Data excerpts
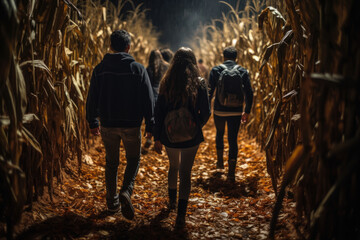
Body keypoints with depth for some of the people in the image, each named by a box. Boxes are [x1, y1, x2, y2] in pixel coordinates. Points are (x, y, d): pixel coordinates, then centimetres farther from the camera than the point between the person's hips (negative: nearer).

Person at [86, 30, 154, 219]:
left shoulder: (100, 69, 0)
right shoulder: (138, 69, -7)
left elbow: (92, 98, 5)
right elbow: (148, 99, -6)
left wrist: (92, 122, 17)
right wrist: (150, 125, 1)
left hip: (108, 125, 2)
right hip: (131, 125, -2)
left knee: (111, 162, 16)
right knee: (133, 160, 14)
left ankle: (112, 202, 23)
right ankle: (126, 191, -10)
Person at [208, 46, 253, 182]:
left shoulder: (216, 70, -3)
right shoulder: (243, 72, 1)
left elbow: (210, 91, -6)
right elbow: (249, 93, 1)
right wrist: (247, 111, 10)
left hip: (219, 110, 0)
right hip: (236, 112, 0)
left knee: (220, 134, 25)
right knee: (233, 140, 2)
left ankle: (220, 162, 35)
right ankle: (231, 173, -1)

- TASK DETAILS
Repeat only the stretch of lines that begins at the line containing "right elbow: (148, 99, -6)" and ends at the last line above, both included.

- TASK ANSWER
right elbow: (148, 99, -6)
left wrist: (92, 122, 17)
right wrist: (150, 125, 1)
left hip: (108, 125, 2)
right hip: (131, 125, -2)
left knee: (111, 162, 16)
right knee: (133, 160, 14)
left ankle: (112, 202, 23)
right ankle: (126, 191, -10)
Person at [208, 46, 253, 182]:
left shoulder: (216, 70, -3)
right shoulder: (243, 72, 1)
left elbow: (210, 91, -6)
right elbow: (249, 93, 1)
right wrist: (247, 111, 10)
left hip: (219, 110, 0)
right hip: (236, 112, 0)
left knee: (220, 134, 25)
right knee: (233, 140, 2)
left ankle: (220, 162, 35)
right ankle: (231, 173, -1)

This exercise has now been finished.